## Task requirements
Each line of the data below containing "state" needs to be listed.

[Records from a dataset]
────

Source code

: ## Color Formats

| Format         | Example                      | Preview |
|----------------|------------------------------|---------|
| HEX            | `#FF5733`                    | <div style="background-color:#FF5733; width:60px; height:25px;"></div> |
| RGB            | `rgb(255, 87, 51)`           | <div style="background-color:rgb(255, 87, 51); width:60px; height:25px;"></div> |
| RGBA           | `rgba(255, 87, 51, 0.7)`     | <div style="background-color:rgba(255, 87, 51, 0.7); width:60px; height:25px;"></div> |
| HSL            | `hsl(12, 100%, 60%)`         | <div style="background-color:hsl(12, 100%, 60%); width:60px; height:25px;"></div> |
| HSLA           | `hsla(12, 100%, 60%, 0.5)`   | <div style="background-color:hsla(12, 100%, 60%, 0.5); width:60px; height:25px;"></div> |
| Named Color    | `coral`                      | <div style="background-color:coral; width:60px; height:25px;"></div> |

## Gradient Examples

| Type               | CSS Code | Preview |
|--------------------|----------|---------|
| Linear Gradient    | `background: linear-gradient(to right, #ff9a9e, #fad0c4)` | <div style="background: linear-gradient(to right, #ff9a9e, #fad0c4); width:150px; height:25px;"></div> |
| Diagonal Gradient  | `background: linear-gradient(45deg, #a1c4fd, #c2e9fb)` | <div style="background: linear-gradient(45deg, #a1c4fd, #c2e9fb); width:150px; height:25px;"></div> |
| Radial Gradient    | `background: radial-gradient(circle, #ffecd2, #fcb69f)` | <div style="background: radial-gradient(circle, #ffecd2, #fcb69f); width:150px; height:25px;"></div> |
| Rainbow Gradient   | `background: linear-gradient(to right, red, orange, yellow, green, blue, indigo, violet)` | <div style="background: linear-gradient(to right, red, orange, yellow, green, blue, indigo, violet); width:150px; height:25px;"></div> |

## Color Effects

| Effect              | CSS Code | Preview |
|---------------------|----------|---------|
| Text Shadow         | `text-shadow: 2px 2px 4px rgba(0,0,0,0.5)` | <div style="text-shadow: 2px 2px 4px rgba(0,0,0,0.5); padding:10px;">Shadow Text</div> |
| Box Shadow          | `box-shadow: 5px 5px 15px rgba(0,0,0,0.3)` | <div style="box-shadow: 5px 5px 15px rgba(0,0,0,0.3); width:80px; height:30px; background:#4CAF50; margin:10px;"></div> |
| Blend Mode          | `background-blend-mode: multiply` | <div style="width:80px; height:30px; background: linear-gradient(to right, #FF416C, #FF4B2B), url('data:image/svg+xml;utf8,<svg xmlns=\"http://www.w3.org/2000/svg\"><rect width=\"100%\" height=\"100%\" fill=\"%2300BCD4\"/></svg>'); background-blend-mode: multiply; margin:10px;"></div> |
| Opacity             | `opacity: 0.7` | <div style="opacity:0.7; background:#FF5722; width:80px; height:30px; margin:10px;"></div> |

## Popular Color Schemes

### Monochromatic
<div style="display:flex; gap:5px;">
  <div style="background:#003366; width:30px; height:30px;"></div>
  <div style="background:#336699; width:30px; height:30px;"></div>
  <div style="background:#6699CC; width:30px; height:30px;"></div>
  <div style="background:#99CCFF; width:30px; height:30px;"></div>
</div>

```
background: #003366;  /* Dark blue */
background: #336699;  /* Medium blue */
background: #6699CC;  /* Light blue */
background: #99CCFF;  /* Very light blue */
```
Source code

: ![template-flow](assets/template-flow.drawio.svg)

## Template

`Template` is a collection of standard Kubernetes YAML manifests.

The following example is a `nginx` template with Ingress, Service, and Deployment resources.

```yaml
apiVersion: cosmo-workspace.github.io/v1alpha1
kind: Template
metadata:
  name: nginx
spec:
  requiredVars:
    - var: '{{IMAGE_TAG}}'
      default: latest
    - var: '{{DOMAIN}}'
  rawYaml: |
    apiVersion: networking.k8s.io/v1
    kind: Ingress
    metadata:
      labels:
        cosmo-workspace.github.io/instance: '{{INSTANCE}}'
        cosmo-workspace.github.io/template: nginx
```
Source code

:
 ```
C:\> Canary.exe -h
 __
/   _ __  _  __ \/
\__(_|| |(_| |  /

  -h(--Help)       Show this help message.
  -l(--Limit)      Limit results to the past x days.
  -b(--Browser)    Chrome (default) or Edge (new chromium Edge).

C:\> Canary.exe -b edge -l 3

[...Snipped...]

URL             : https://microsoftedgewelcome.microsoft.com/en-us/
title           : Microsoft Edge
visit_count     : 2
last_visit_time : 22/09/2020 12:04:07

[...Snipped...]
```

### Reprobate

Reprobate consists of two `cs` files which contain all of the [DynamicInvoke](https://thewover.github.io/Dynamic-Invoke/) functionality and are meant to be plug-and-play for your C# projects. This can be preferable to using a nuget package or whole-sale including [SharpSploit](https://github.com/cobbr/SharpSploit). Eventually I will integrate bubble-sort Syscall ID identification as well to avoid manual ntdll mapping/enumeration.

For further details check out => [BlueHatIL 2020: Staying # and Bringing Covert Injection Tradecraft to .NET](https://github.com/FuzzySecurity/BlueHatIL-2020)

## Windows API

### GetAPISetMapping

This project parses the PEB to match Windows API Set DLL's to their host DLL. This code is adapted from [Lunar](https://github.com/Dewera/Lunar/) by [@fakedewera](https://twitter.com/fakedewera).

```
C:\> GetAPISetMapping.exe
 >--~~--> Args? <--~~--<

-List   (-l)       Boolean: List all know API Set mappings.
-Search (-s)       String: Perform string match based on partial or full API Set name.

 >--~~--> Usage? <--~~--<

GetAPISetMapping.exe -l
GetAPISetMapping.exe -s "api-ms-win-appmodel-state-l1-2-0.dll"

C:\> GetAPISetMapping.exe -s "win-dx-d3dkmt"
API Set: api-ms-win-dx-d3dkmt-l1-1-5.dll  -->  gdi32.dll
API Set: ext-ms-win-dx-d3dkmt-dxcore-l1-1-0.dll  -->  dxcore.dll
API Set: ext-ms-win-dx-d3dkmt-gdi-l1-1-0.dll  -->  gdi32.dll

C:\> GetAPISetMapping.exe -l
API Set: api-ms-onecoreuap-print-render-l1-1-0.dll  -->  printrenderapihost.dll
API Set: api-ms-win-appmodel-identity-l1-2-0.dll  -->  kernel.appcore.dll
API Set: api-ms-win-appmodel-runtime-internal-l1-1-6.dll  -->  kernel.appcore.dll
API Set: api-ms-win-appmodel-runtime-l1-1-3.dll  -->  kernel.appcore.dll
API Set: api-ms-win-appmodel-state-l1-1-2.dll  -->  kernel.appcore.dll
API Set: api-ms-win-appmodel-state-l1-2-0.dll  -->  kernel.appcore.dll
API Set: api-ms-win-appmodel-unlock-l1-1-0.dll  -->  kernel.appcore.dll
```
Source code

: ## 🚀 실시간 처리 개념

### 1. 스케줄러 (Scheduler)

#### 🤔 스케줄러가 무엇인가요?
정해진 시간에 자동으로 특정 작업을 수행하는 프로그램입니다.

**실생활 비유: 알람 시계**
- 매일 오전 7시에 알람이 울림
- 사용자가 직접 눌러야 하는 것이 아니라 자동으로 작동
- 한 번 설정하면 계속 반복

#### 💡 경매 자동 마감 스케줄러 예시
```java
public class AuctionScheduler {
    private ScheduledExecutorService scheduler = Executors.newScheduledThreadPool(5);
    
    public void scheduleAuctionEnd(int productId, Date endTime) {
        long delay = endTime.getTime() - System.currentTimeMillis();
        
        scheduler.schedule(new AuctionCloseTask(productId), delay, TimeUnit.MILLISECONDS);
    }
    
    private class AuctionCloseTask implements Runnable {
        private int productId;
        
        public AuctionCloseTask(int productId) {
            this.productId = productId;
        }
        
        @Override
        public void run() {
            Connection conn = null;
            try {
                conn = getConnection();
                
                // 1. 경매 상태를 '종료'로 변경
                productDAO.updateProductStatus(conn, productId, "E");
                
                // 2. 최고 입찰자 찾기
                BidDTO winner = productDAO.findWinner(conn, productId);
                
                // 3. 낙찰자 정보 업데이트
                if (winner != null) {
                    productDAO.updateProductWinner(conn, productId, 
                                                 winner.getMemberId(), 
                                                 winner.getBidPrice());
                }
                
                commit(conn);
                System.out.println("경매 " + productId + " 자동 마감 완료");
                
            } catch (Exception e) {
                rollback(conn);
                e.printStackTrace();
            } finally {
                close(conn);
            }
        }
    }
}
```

────

## Answer space
GetAPISetMapping.exe -s "api-ms-win-appmodel-state-l1-2-0.dll"
API Set: api-ms-win-appmodel-state-l1-1-2.dll  -->  kernel.appcore.dll
API Set: api-ms-win-appmodel-state-l1-2-0.dll  -->  kernel.appcore.dll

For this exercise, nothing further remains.